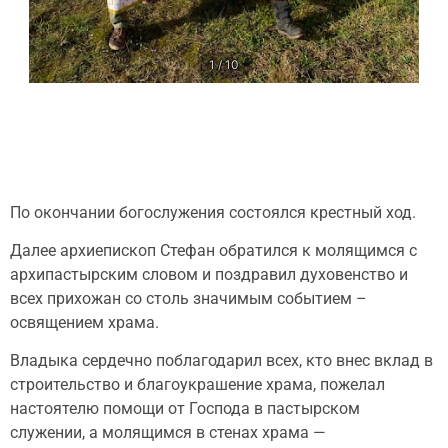
1 / 10
По окончании богослужения состоялся крестный ход.
Далее архиепископ Стефан обратился к молящимся с
архипастырским словом и поздравил духовенство и
всех прихожан со столь значимым событием –
освящением храма.
Владыка сердечно поблагодарил всех, кто внес вклад в
строительство и благоукрашение храма, пожелал
настоятелю помощи от Господа в пастырском
служении, а молящимся в стенах храма —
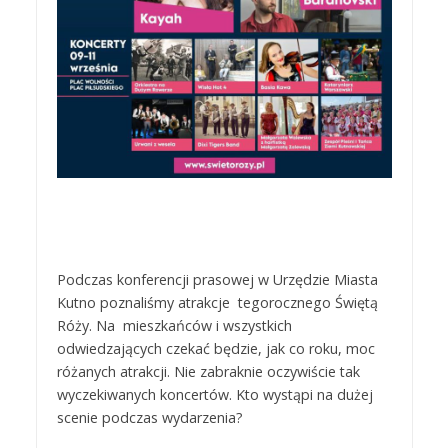
Podczas konferencji prasowej w Urzędzie Miasta
Kutno poznaliśmy atrakcje tegorocznego Świętą
Róży. Na mieszkańców i wszystkich
odwiedzających czekać będzie, jak co roku, moc
różanych atrakcji. Nie zabraknie oczywiście tak
wyczekiwanych koncertów. Kto wystąpi na dużej
scenie podczas wydarzenia?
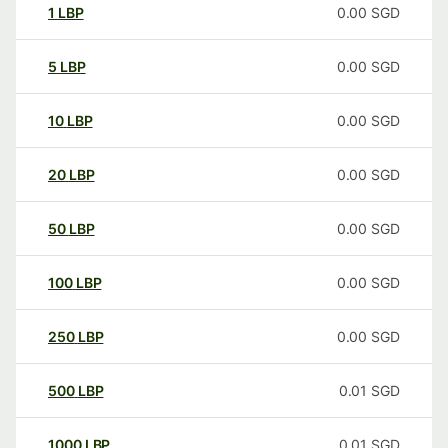
1
LBP
0.00
SGD
5
LBP
0.00
SGD
10
LBP
0.00
SGD
20
LBP
0.00
SGD
50
LBP
0.00
SGD
100
LBP
0.00
SGD
250
LBP
0.00
SGD
500
LBP
0.01
SGD
1000
LBP
0.01
SGD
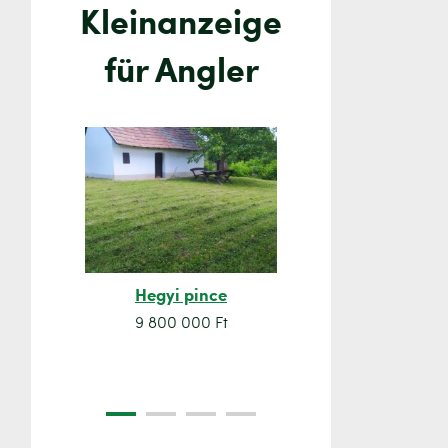
Kleinanzeige
für Angler
Hegyi pince
Orsó sze
9 800 000 Ft
7 500 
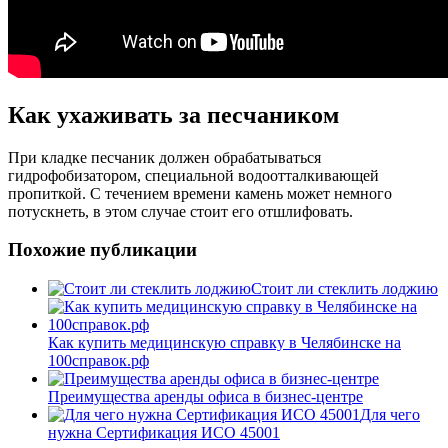
Как ухаживать за песчаником
При кладке песчаник должен обрабатываться
гидрофобизатором, специальной водоотталкивающей
пропиткой. С течением времени камень может немного
потускнеть, в этом случае стоит его отшлифовать.
Похожие публикации
Стоит ли стеклить лоджию
Как купить медицинскую справку в Челябинске на
100справок.рф
Преимущества аренды офиса в бизнес-центре
Для чего
нужна Сертификация ИСО 45001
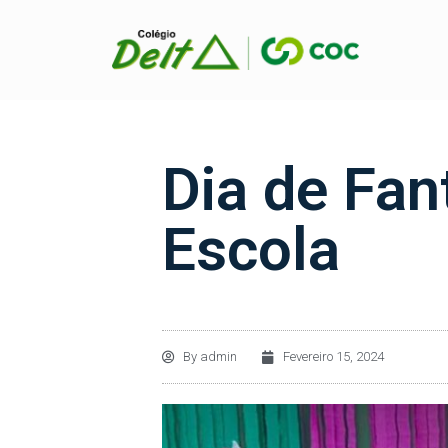
Dia de Fan
Escola
By
admin
Fevereiro 15, 2024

------------------------

# WHAT YOU HAVE TO DO
Return every line in the data above that contains the string "молящимся". Matching is case-sensitive.

# RESULT OF THIS TASK
Далее архиепископ Стефан обратился к молящимся с
служении, а молящимся в стенах храма —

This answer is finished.